Keen to follow Vatican II’s call for religious orders to “renew” themselves, the IHM nuns interpreted this call differently from how the well-meaning bishops had intended it. In 1966, the order contracted with secular psychologist Carl Rogers to work with him and his teams of facilitators, engaging the sisters in the touchy-feely, “humanistic” therapy sessions which Rogers offered — the key to which was “values clarification,” whereby sisters would be encouraged to look within their emotions, instead of the doctrinal tenets which they had learned, for answers to ethical questions. William Coulson, one of the psychologists who worked with Rogers, came to deeply regret this experiment. As Coulson told Latin Mass magazine:

The IHMs had some 60 schools when we started; at the end, they had one. There were some 615 nuns when we began. Within a year after our first interventions, 300 of them were petitioning Rome to get out of their vows. They did not want to be under anyone’s authority, except the authority of their imperial inner selves. …

There’s a tragic book called Lesbian Nuns, Breaking Silence, which documents part of our effect on the IHMs and other orders that engaged in similar experiments in what we called “sensitivity” or “encounter” …

Sister Mary Benjamin got involved with us in the summer of ’66, and became the victim of a lesbian seduction. An older nun in the group, “freeing herself to be more expressive of who she really was internally,” decided that she wanted to make love with Sister Mary Benjamin. Well, Sister Mary Benjamin engaged in this; and then she was stricken with guilt, and wondered, to quote from her book, “Was I doing something wrong, was I doing something terrible? I talked to a priest—”

Unfortunately, we had talked to him first. “I talked to a priest,” she says, “who refused to pass judgment on my actions. He said it was up to me to decide if they were right or wrong. He opened a door, and I walked through the door, realizing I was on my own.”

• **DATASET CONTENT**:
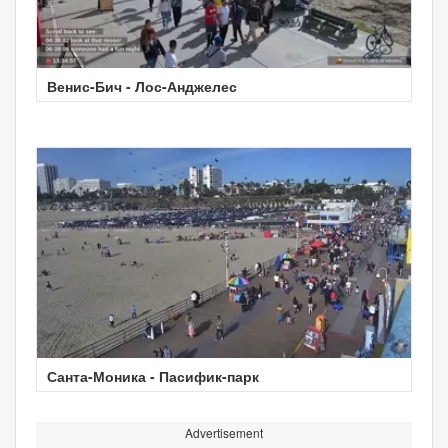
Венис-Бич - Лос-Анджелес
Санта-Моника - Пасифик-парк
Advertisement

• **TASK DETAILS**: Can you reproduce the passage on the IHM nuns and Carl Rogers in full, word for word?

• **SOLUTION TO THIS PROBLEM**:
Keen to follow Vatican II’s call for religious orders to “renew” themselves, the IHM nuns interpreted this call differently from how the well-meaning bishops had intended it. In 1966, the order contracted with secular psychologist Carl Rogers to work with him and his teams of facilitators, engaging the sisters in the touchy-feely, “humanistic” therapy sessions which Rogers offered — the key to which was “values clarification,” whereby sisters would be encouraged to look within their emotions, instead of the doctrinal tenets which they had learned, for answers to ethical questions. William Coulson, one of the psychologists who worked with Rogers, came to deeply regret this experiment. As Coulson told Latin Mass magazine:

The IHMs had some 60 schools when we started; at the end, they had one. There were some 615 nuns when we began. Within a year after our first interventions, 300 of them were petitioning Rome to get out of their vows. They did not want to be under anyone’s authority, except the authority of their imperial inner selves. …

There’s a tragic book called Lesbian Nuns, Breaking Silence, which documents part of our effect on the IHMs and other orders that engaged in similar experiments in what we called “sensitivity” or “encounter” …

Sister Mary Benjamin got involved with us in the summer of ’66, and became the victim of a lesbian seduction. An older nun in the group, “freeing herself to be more expressive of who she really was internally,” decided that she wanted to make love with Sister Mary Benjamin. Well, Sister Mary Benjamin engaged in this; and then she was stricken with guilt, and wondered, to quote from her book, “Was I doing something wrong, was I doing something terrible? I talked to a priest—”

Unfortunately, we had talked to him first. “I talked to a priest,” she says, “who refused to pass judgment on my actions. He said it was up to me to decide if they were right or wrong. He opened a door, and I walked through the door, realizing I was on my own.”